I had this great idea of a cute story to blog about last night just before I went to sleep. I should have written it down as I have no recollection of it now. Sorry. So I have been wracking my brain for what to talk about. Nothing really interesting has happened recently. In fact I have been extremely stressed and frustrated this last week.
You see I feel like I am in a limbo of sorts. My treatment is over and things are better than they have been all year and yet I can’t say things are great. Things are just not the way they used to be. I guess I thought that once I was given a clean bill of health I could just ‘get on with things’ and resume where I left off. I am learning this is not that easy.
I am still fighting with my body. I am very weak and tired all the time and have to build up my stamina again. This is going to be a very slow and long process. I can only do about 10 minutes of easy physical activity at a time. Simple things like cleaning my little apartment or vacuuming or doing laundry can be overwhelming and something I sometimes need help with. Things one takes for granted like walking around the block or running errands are still a challenge for me. The thought of going back to work or school, even part time, is still more than I can think about right now. I have a ways to go before that is a possibility.
The other thing that is knocking me on my ass is my self esteem. My body doesn’t look like it used to. I am much heavier. I am much flabbier. I feel weak. I don’t feel very good looking anymore. I just look different. Tired. I hate my hair. I have scars where I used to have unmarked skin. I don’t have breasts anymore. The reconstruction ranges from uncomfortable to outright painful. Everyday. While I am cancer free I still feel and look unwell. I just feel ugly.

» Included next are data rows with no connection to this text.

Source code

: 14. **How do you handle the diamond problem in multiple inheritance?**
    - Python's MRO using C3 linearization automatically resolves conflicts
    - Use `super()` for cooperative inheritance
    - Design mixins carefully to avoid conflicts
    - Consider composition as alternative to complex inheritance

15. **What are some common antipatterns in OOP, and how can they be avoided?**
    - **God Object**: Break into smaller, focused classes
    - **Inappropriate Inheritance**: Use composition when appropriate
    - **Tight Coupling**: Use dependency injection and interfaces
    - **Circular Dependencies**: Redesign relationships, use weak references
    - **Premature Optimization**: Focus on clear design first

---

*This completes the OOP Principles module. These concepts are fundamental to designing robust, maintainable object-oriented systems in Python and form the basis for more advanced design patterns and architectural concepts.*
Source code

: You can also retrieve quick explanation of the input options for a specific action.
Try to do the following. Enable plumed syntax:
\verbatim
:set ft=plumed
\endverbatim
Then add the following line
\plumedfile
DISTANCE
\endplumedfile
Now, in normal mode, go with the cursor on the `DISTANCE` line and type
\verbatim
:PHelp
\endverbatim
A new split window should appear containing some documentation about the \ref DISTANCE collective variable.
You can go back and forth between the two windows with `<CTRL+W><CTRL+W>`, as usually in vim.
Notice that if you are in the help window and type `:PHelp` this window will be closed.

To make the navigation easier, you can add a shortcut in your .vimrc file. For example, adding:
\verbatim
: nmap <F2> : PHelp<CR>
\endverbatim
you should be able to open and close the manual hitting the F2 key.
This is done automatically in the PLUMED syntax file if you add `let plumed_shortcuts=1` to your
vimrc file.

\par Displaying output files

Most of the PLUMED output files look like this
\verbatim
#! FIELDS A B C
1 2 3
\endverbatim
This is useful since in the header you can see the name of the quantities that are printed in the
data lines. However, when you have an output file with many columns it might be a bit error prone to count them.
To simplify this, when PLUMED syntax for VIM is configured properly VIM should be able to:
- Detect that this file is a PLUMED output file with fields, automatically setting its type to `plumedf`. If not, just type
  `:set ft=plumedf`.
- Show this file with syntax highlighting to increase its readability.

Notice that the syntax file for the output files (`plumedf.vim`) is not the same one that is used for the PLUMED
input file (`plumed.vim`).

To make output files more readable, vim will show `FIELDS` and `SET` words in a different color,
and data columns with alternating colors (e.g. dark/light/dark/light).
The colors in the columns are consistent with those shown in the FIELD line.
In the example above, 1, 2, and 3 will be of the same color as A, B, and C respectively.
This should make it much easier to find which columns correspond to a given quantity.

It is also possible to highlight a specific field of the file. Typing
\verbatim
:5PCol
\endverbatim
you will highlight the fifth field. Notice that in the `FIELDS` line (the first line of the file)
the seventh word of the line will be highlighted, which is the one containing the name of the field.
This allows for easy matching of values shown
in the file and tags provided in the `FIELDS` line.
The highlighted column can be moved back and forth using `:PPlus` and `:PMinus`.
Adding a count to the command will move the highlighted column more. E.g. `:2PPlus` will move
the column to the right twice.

I had an anxiety problem before the cancer. After my diagnosis with all the extra fears and stress it got really bad. It is worse than it ever has been. Basically uncontrollable. My life is compromised by panic attacks everyday. So now I have a new project trying to get that under control again. This will take months if not years. So the battle continues.
I have always been very impatient. Once I get my mind set on something I like to get it accomplished right away. I like to see quick results. I really thought that once I beat this cancer I would be back on my feet and raring to go. I thought that I could just resume my life like nothing had happened. I had no idea how low I would feel after. How discouraged I would be. I didn’t have a clue how much this disease and its treatment takes it out of you both physically and mentally. I didn’t dream that it would be such a challenge to resume my old life.
So things are very unsatisfying and I have to be patient just when I thought things would be getting better. I feel like I should be happy, and I am a lot of the time, but overall I am not satisfied with where I am right now. I want to go on like it never happened but I just can’t. It won’t let me.